**GIVEN PASSAGE:**
The Sufi Path is a process of amanesis (remembrance, realization). In pre-eternity, God asked the spirits: Alastu bi Rabikum (Am I not your Lord)? When we come into this material existence, we forget about pre-eternity and the task of life is to remember our way back to the truth concerning the nature of our essential relationship with God. This process of remembering or recollecting is known as amanesis.
Wednesday, September 11, 2013
Beyond Democracies, Republics, and the Ways of Power: 9/11 and the Idea of Sovereignty
Whatever one’s beliefs about who committed the atrocities of
9/11, or why they did what they did, or how they did what they did, there is
overwhelming evidence to demonstrate the completely vacuous character of the “official”
story concerning 9/11 that was developed through, among other sources: The 9/11 Report edited by Philip Zelikow
and chaired by Thomas Kean and Lee Hamilton; The Pentagon Building Performance Report, by Paul Mlakar and Donald
Dusenberry, as well as various allegedly technical reports released by NIST
(National Institute of Standards and Technology) dealing – supposedly – with
the destruction of the twin towers and Building 7 that were supervised by Shyam
Sunder. I have written two books that
are critical of the “official” story (The
Essence of September 11th, 2nd edition and Framing 9/11), and, as well, there are
an array of other good presentations that rigorously explore the many problems
that are inherent in the “official” story (for example, but not limited to: any
number of books by David Ray Griffin; various mixed-media presentations by ‘Architects
& Engineers for 9/11 Truth’ featuring, among others, Richard Gage; Where did the Towers Go by Judy Wood; an
array of mixed-media presentations by Pilots for 9/11 Truth: 9/11 Synthetic Terror by Webster
Tarpley, and several investigations conducted by Craig Ranke and Aldo Marquis
including The North Side Flyover).

**RECORDED DATA:**
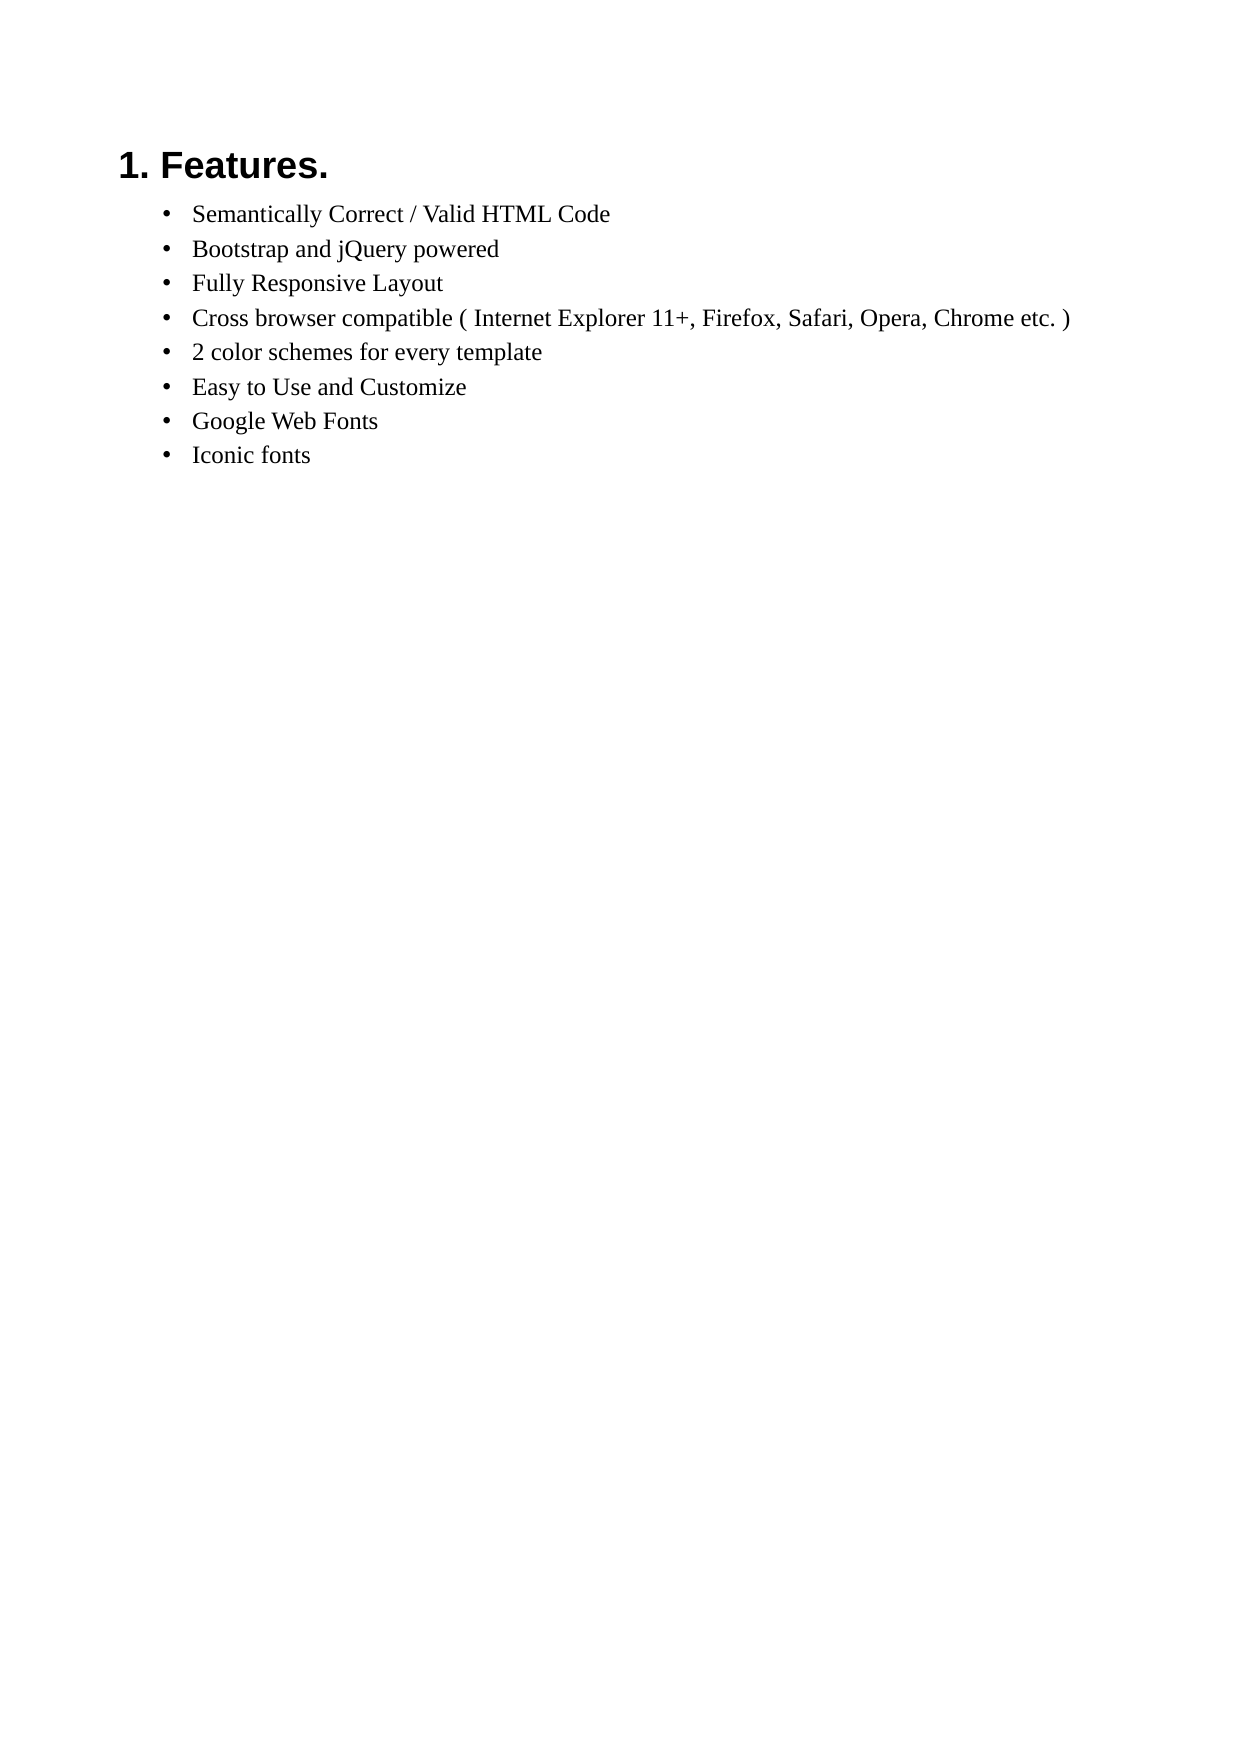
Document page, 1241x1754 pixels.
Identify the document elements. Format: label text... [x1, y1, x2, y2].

**PROBLEMS TO SOLVE:**
1 - According to the post on 9/11 and sovereignty, who edited The 9/11 Report?
2 - Continue the post on 9/11 and sovereignty from its last sentence.
The material above is separate from the post on 9/11 and sovereignty.

**RESULTS OF THE EXERCISE:**
1 - Philip Zelikow.

2 -
Many people – on all sides of the issue – have been consumed
with the: ‘who’, ‘why’, and ‘how’ of the events on 9/11, but some twelve years
later those questions are not foremost on my mind. Instead, I am concerned with
what the events of 9/11 have set in motion with respect to the systematic stripping
of rights, freedoms, and sovereignty that occurred in relation to American
citizens, not to mention the millions of individuals who were adversely
affected elsewhere in the world as a result of 9/11.
Americans have been swindled out of sovereignty by an array
of scoundrels both known and unknown. America has become a failed nation
because none of its essential institutions -- such as the three branches of
federal government, the military, the Federal Reserve Bank along with the
banking system in general, the media, and academia -- have, for the most part,
done anything to prevent tyranny, oppression, and injustice from conducting
their blitzkrieg of Americans.
While the events of 9/11 helped pave the road to such
dissolution, the problem actually began more than 225 years ago with the coup
d’état that was set in motion in the summer of 1787 in Philadelphia when a
group of people -- sometimes referred to as the ‘Founding Fathers’ or ‘Framers’
-- decided to swindle Americans out of the opportunity to work toward
establishing something that was far better than a republic or a democracy.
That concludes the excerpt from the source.